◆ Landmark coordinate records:
=======

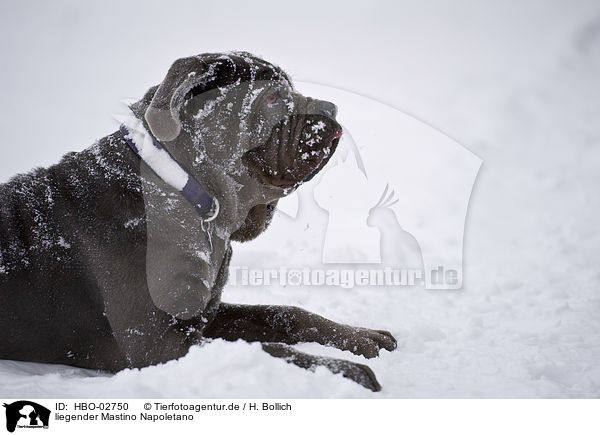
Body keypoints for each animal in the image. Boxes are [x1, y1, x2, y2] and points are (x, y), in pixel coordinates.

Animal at [1, 52, 398, 394]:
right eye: (271, 99)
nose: (332, 107)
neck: (184, 193)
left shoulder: (205, 311)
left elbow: (282, 313)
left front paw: (361, 337)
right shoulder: (161, 343)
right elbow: (270, 349)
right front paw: (347, 370)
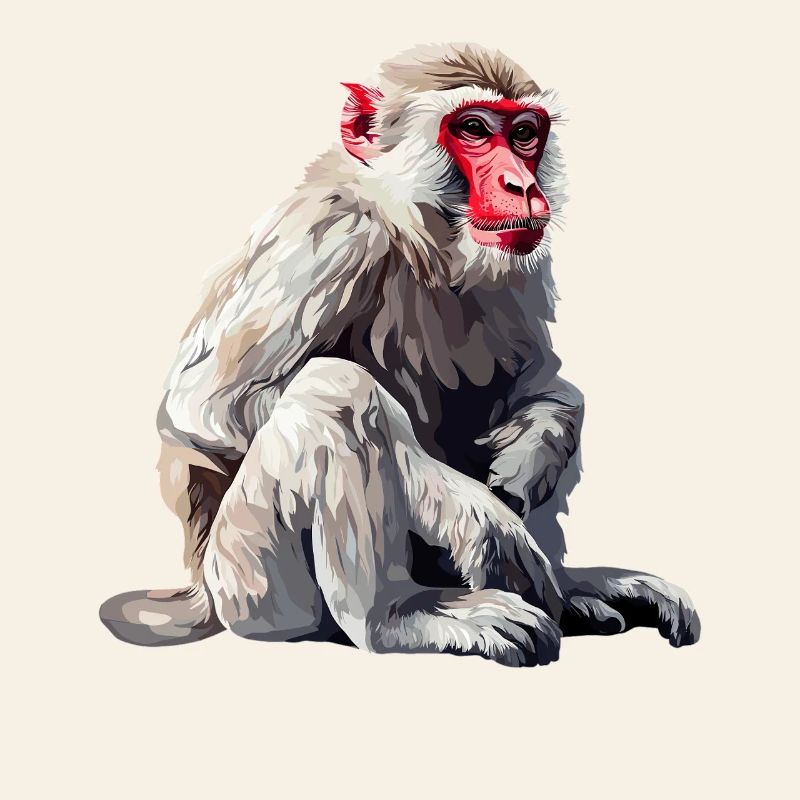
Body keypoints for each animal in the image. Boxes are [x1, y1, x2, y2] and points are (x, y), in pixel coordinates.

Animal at [100, 43, 700, 666]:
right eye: (473, 129)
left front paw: (532, 452)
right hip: (251, 585)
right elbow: (206, 410)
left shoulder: (520, 260)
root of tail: (201, 593)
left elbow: (543, 383)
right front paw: (470, 510)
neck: (416, 230)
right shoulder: (331, 235)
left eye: (524, 134)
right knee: (334, 393)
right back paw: (399, 617)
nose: (521, 184)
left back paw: (572, 591)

=======

◆ Brief: The records above are to be restated word for word, with every picture left out.

◆ Exercise solution:
Body keypoints for each animal in the image. Boxes are [x1, y1, x2, y2] and points are (x, y), in pixel coordinates.

Animal at [1, 52, 398, 394]:
right eye: (271, 99)
nose: (332, 107)
neck: (184, 193)
left shoulder: (205, 311)
left elbow: (282, 313)
left front paw: (361, 337)
right shoulder: (161, 343)
right elbow: (270, 349)
right front paw: (347, 370)
Body keypoints for each animal in the image. Boxes are [x1, y1, x2, y2] and points are (x, y), in pixel coordinates.

Animal at [100, 43, 700, 666]:
right eye: (473, 129)
left front paw: (532, 452)
right hip: (251, 585)
right elbow: (206, 410)
left shoulder: (520, 260)
root of tail: (201, 593)
left elbow: (543, 383)
right front paw: (470, 510)
neck: (416, 230)
right shoulder: (331, 235)
left eye: (524, 134)
right knee: (334, 393)
right back paw: (399, 617)
nose: (521, 184)
left back paw: (572, 591)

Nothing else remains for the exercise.